À Kolwezi, l’inquiétude monte
Dans la ville de Kolwezi, épicentre de l’exploitation artisanale, la décision gouvernementale suscite une vive contestation parmi les acteurs du secteur. Le Réseau des négociants miniers du Congo (RENEMICO) tire la sonnette d’alarme. Son président provincial, Mutra Mutunda, redoute un impact social majeur. Selon lui, l’arrêt brutal des activités a paralysé toute la chaîne : carrières à l’arrêt, services connexes suspendus, négociants immobilisés. « Des milliers de familles vivent directement ou indirectement de cette activité. Sans solution rapide, la situation pourrait dégénérer en tensions sociales », avertit-il.
Une économie locale fragilisée
Dans le Lualaba, l’exploitation artisanale du cuivre et du cobalt ne se limite pas aux seuls creuseurs. Elle fait vivre un vaste écosystème : transporteurs, négociants, petits commerçants, restaurateurs et prestataires divers. La suspension, appliquée sans période transitoire, a créé un vide économique brutal, plongeant de nombreux ménages dans l’incertitude. Pour les négociants miniers, cette mesure, bien que compréhensible sur le plan de la régulation, nécessite des mécanismes d’accompagnement afin d’éviter une crise sociale.
La réponse du Gouvernement : les ZEA
Face à la grogne, le ministre des Mines a annoncé la création de 64 Zones d’exploitation artisanale (ZEA) dans la province du Lualaba. Ces zones, destinées à encadrer légalement l’activité des creuseurs, devraient permettre une reprise progressive et organisée de l’exploitation artisanale. Le processus d’identification et d’octroi de ces sites est, selon les autorités, déjà en cours.

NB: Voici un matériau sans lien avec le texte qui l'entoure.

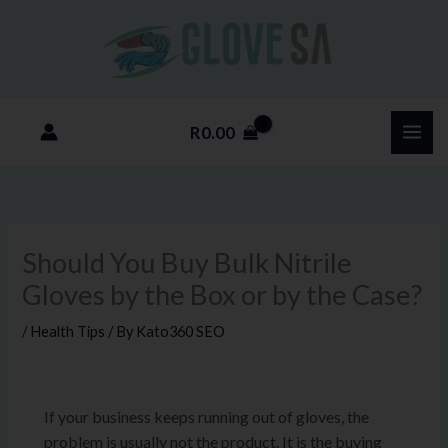
Skip
to
content
R
0.00
Should You Buy Bulk Nitrile
Gloves by the Box or by the Case?
/
Health Tips
/ By
Kato360 SEO
If your business keeps running out of gloves, the
problem is usually not the product. It is the buying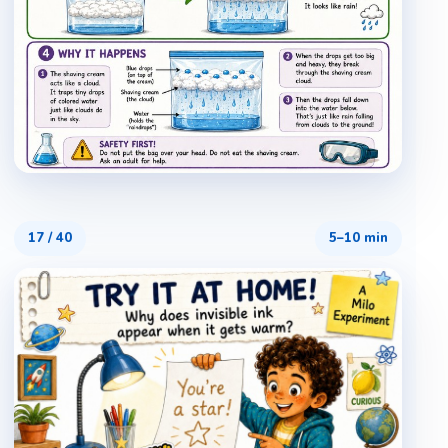
17
/
40
5–10 min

Assainir le secteur, un objectif assumé
Pour le Gouvernement, cette suspension vise avant tout à mettre fin aux circuits illicites, à lutter contre la fraude et à stopper l’occupation anarchique des périmètres miniers industriels par des exploitants clandestins. Une démarche inscrite dans la volonté d’assainir un secteur stratégique pour l’économie nationale. Si l’objectif de sécurisation et de formalisation du secteur minier fait consensus, les acteurs locaux appellent à une mise en œuvre progressive et concertée des réformes.
Dans le Lualaba, la suspension de l’artisanat minier pose aujourd’hui une équation délicate : réguler sans étouffer, assainir sans précariser. Le défi reste désormais de trouver un équilibre durable entre la gouvernance minière et la réalité sociale de milliers de Congolais qui vivent du sous-sol.